Ontem comecei a reler Tzvetan Todorov para a revisão da nova edição de A Construção do Imaginário Cyber. Muita coisa aconteceu desde o fim do meu mestrado, em 2004, e a publicação da dissertação em formato de livro – obviamente. Daí a necessidade de um extreme makeover no texto, que, por motivos de deadline, acabou não incluindo uma série de autores que eu estava estudando então, Todorov entre eles.
Mas ontem, ao reler As Estruturas Narrativas, me ocorreu pela enésima vez o seguinte pensamento: como é possível escrever em um gênero determinado sem se apoiar no que veio antes? Claro, qualquer pessoa pode escrever o que bem desejar, mas escrever uma narrativa policial sem pelo menos conhecer parte do que veio antes quase sempre dá um péssimo resultado: o autor acaba reinventando a roda – e o que é pior, sem saber disso, o que só não é vexatório porque a maioria de seus leitores também não entende o suficiente do que veio antes para avaliar. Quem de vocês que me lê aqui e gosta do gênero já entendeu o comentário: será possível escrever uma narrativa de detetive de gabinete (do tipo em que o detetive não se envolve em brigas ou perseguições, mas resolve tudo com a inteligência, quase sem sair de casa) sem ter lido nada de Agatha Christie, Rex Stout ou talvez até mesmo Borges (autor com Bioy Casares do genial Don Isidro Parodi, que resolve os casos que lhe são apresentados sem sair da cela prisão em que se encontra)?
Impossível não pensar também na ficção científica, gênero em que me especializei tanto na escrita quanto na pesquisa acadêmica: quantos autores brasileiros mal conhecem meia dúzia de autores estrangeiros (o que dirá autores nacionais) e acabam produzindo textos absolutamente datados, porque tudo o que conhecem é o audiovisual do gênero, e mesmo assim talvez não passem da camada superficial hollywoodiana?

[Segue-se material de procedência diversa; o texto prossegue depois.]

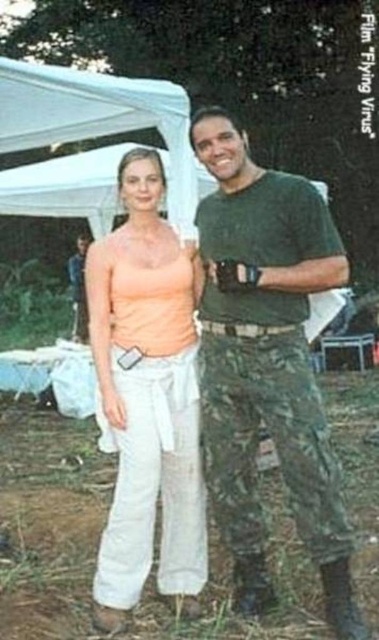
Does green camouflage pants at right have a greater width compared to matte peach tank top at center?

Yes, green camouflage pants at right is wider than matte peach tank top at center.

Is point (256, 307) closer to viewer compared to point (131, 236)?

Yes, it is in front of point (131, 236).

At what (x,y) coordinates should I click in order to perform the action: click on green camouflage pants at right. Please return your answer as a coordinate pair (x, y). Looking at the image, I should click on (266, 362).

At what (x,y) coordinates should I click in order to perform the action: click on green camouflage pants at right. Please return your answer as a coordinate pair (x, y). Looking at the image, I should click on (266, 362).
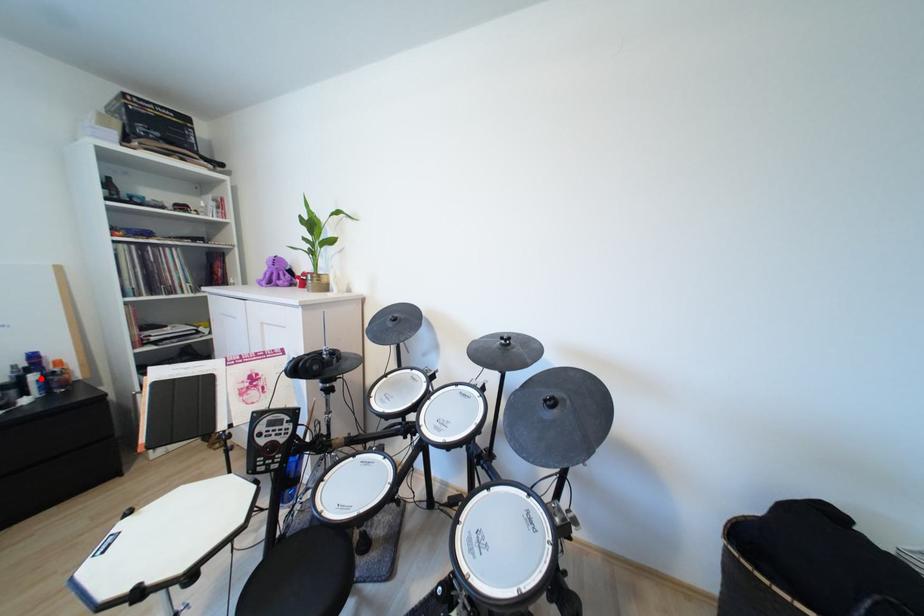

No passado, discuti essa questão muitas vezes com amigos do meio. Quase todos discordam (ou discordavam, sejamos justos) de mim, e tudo bem, porque ninguém é obrigado a concordar com tudo. Mas hoje, repensando as discussões, imagino que talvez eu não tenha me feito entender direito. Agora me ocorre que, nas discussões, nunca usei uma analogia que acho que pode explicar melhor o que quero dizer. A analogia é outra de minhas paixões e interesses, agora inclusive acadêmico: a música.
Senão, vejamos: quando alguém diz, quero montar um grupo de rock, pode até não saber tocar os instrumentos direito (estão aí os punks que não me deixam mentir), mas já têm uma noção muito boa do que querem tocar, por conta de milhares de horas ouvindo música em todos os seus formatos. Mesmo o punk dos anos 1970 que só queria (e só sabia) tocar três acordes já tinha ouvido muito blues, rock e outros bichos antes de decidir que não era nada disso que ele queria – e criar um som novo, mas que derivava dos anteriores. Os acordes estão presentes em todos gêneros musicais. Só a forma de tocar o instrumento varia.
Então, por que seria diferente na literatura? Por que alguém diz a si mesmo, vou escrever um livro de ficção científica com robôs (o que eu particularmente acho ótimo; não existem livros demais), mas só leu Eu, Robô (isso quando leu)? Onde, na bagagem literária dessa pessoa, entram R.U.R., Metrópolis, o Eu, Robô original (o título original vem de um conto de 1939 escrito por Eando Binder, pseudônimo usado pelos irmãos Earl e Otto Binder, este último aliás criador da Supergirl da HQs)? E as narrativas mais recentes, como O Homem Bicentenário, Blade Runner, os Moravecs em Ilium, de Dan Simmons, e o Murderbot dos livros de Martha Wells?
O que leva alguém a pensar que vai escrever um livro genial (ou mesmo um livro que preste minimamente) se não leu nada do que veio antes na sua área? Uma questão para pesquisa.